Der Besuch von Schah Reza Pachlevi wurde noch exakter vorbereitet. Denn es gab zahlreiche sunnitische Moslems in der Stadt, die die Perser für Ungläubige halten. Auch gab es zu der Zeit eine junge Perserin, die von den Eingeborenen bemitleidet wurde, weil sie immer wieder von schmerzhaften Unterleibssachen geplagt wurde. Ja, die Stadt war ein böses Heckennnest, wo überhaupt nichts geheim blieb. Die moslemischen Ausländer wurden alle eine Woche lang ausgeschafft. Der Schah wollte das Wohnhaus von Liszt Ferenc besuchen und durch die Marienstraße zum Goethehaus wandeln. Die Einheimischen, die an der Protokollstrecke wohnten oder arbeiteten, sollten ausquartiert und durch speziell ausgesuchte Angestellte der Stadtverwaltung und der Sicherheit ersetzt werden. Damit nicht alles wie eine Geisterstadt aussehen sollte und aus den Fenstern jemand winkt. Aber der Besuch des Persers wurde kurzfristig abgesagt. Im fernen Morgenland hatte der Sturz des Schahs begonnen.

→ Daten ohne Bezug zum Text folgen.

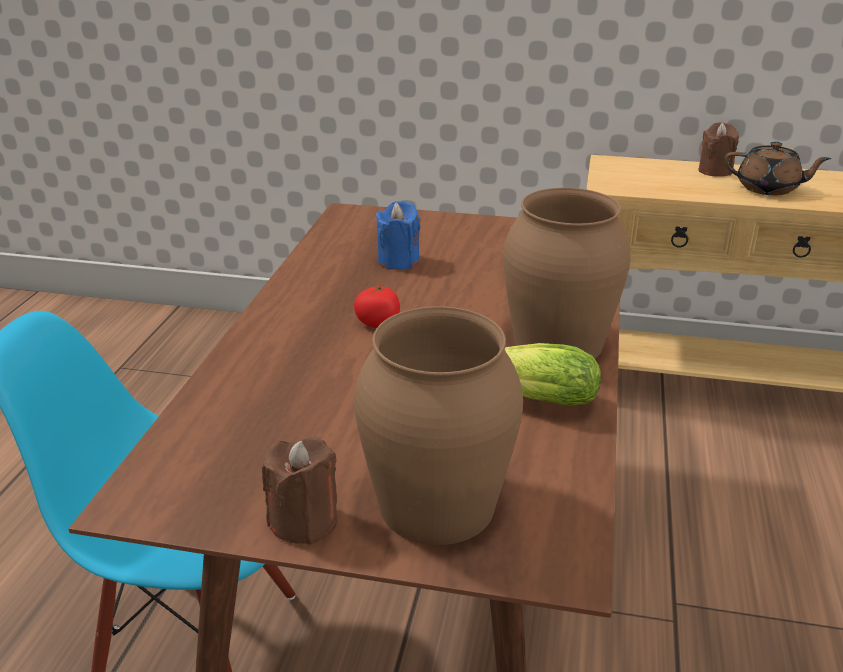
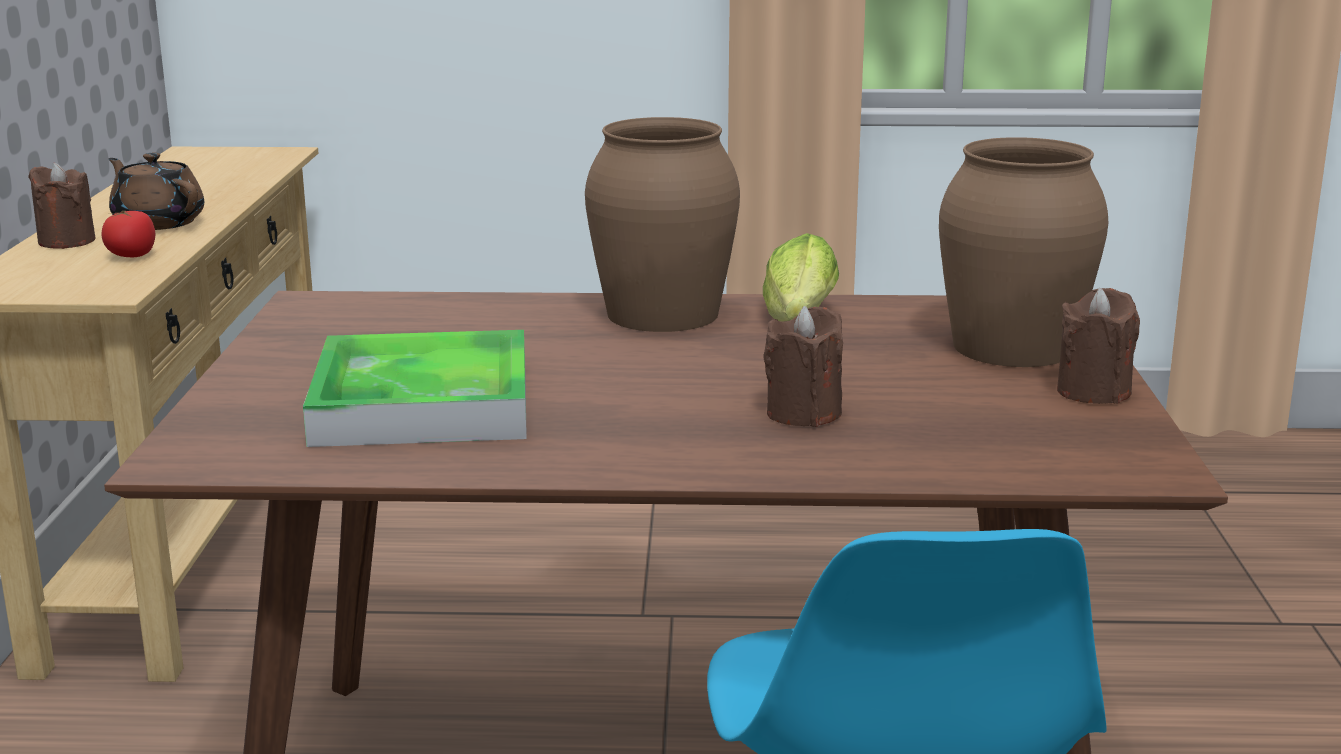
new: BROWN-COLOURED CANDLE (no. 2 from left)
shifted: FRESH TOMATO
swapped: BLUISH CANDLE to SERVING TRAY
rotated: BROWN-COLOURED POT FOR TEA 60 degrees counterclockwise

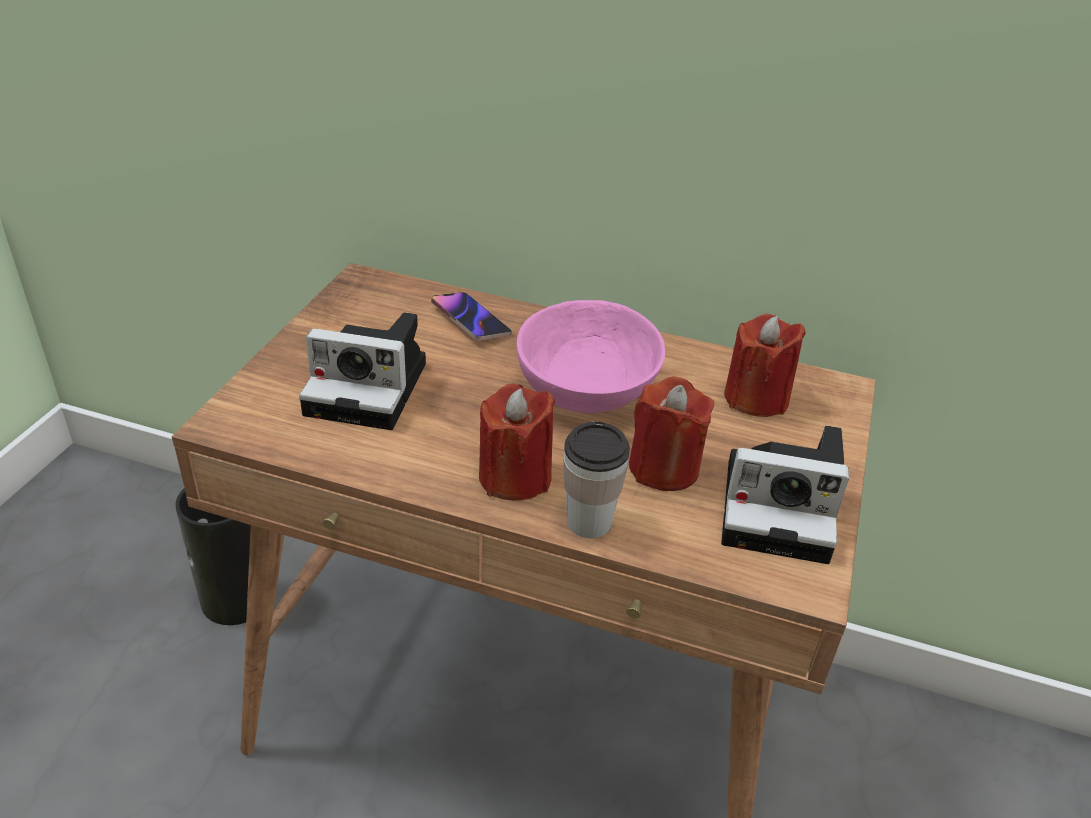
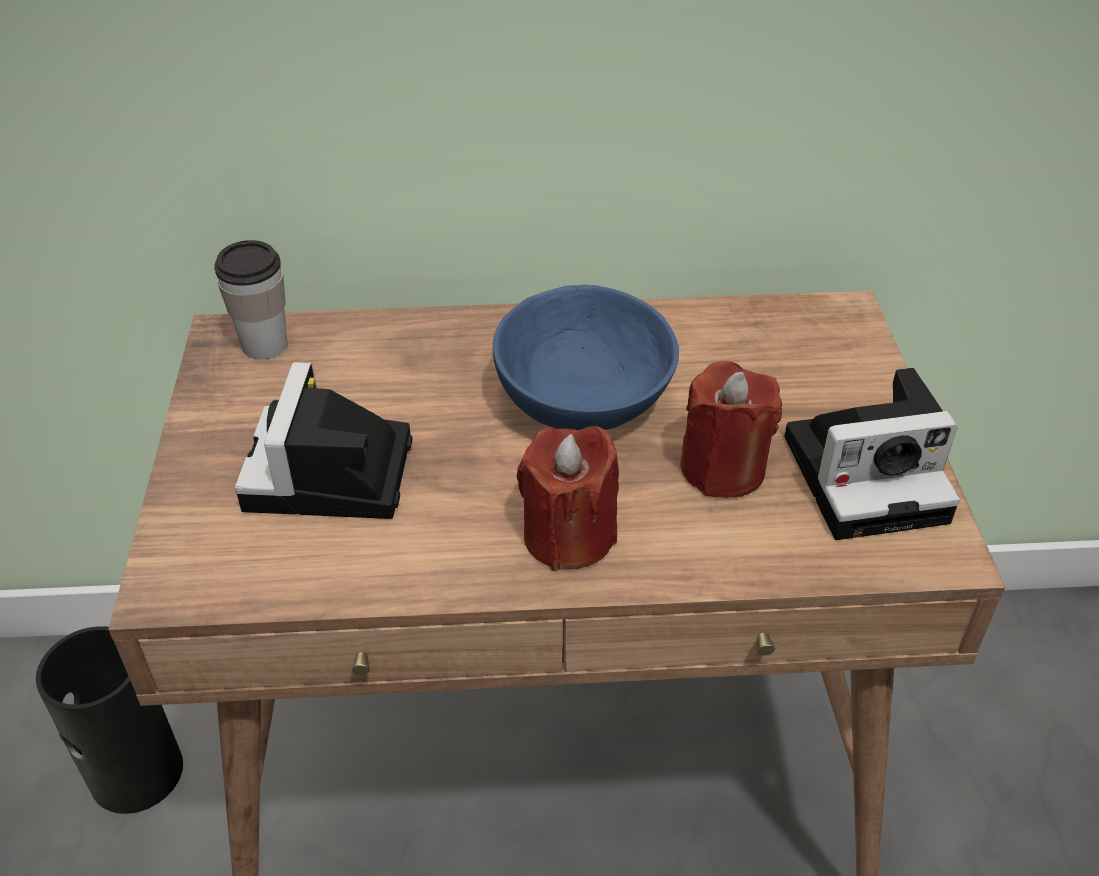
gone: PHONE; RED-COLOURED CANDLE (no. 3 from left)
shifted: SMALL CUP
repainted: PINKISH SERVING BOWL to BLUISH SERVING BOWL
rotated: STILL CAMERA (no. 1 from left) 105 degrees clockwise

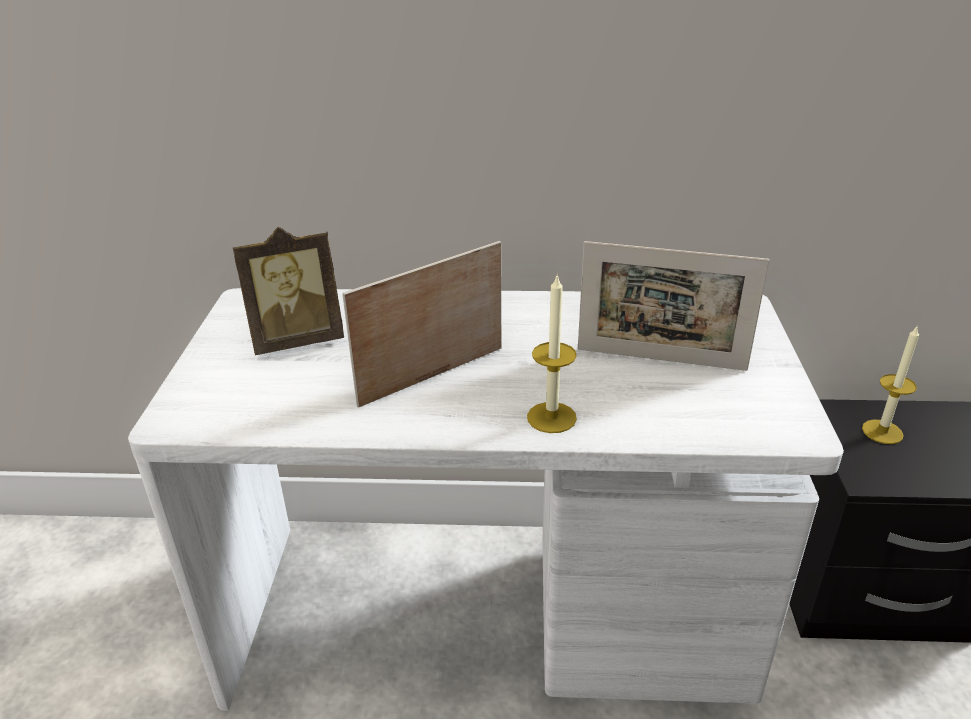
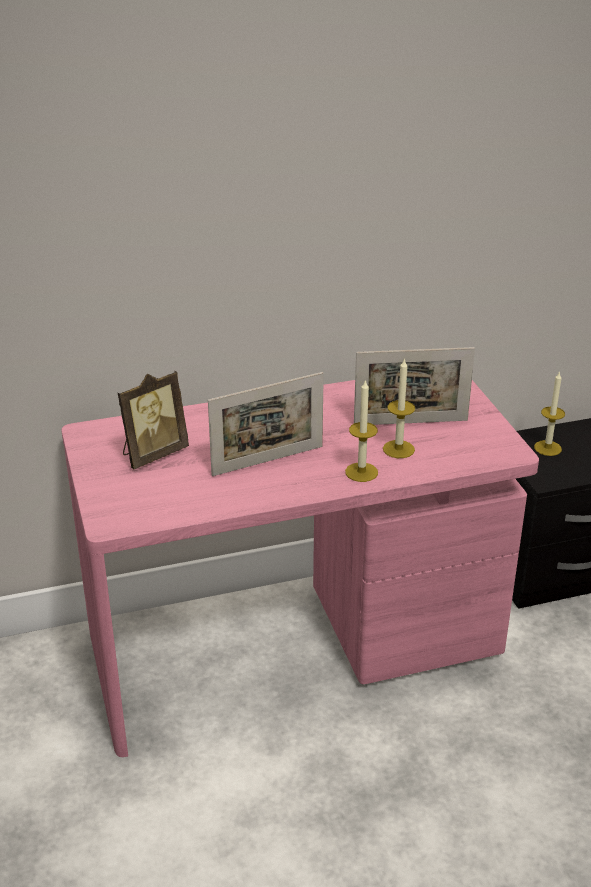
new: CANDLE (no. 2 from left)
repainted: WHITE-COLOURED DESK to PINKISH DESK
rotated: PHOTO FRAME (no. 2 from left) 150 degrees counterclockwise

Ein größerer Aufstand war auch der Besuch von Franz Josef Strauß. Honecker hatte Angst, daß ihn Eingeborene auf die unhaltbaren Zustände, insbesondere die Wohnungsnot in der Zone, ansprechen. Alle zwanzig Meter stand zwischen Markt, Goethehaus und Schillerhaus ein auffällig kostümierter Mann. Meine Freundin und ich hatten uns zufällig mit einem anderen Pärchen in der Schillerstraße vor dem Haus der Witwe Hölbing – das hatte übrigens noch Tonnenklo – getroffen und wollten ein Meeting am Abend ausmachen. Es war fast unmöglich, weil uns ständig die Freunde von der Sicherheit in Hörweite auf den Pelz rückten. Das andere Pärchen war auf Ausreise, weshalb wir etwas Diskretion wollten. Früher hieß es „Wald hat Ohren, Feld Gesicht“. Die Rue de Blamage – so der Spitzname der Schillerstraße damals – hatte beides. Trotz der vielen aufgebotenen Kräfte soll es einem Weimarer gelungen sein, dem Strauß vor dem Goethehaus einen Kassiber zuzustecken.
Das Bild zeigt die Gasse, durch die Natschibulla rückwärts zum Gothehaus (links am Bildrand) gefahren wurde.
Die Regime und Herrscher kommen und gehen, die Angst vor dem Volk bei Staatsbesuchen bleibt.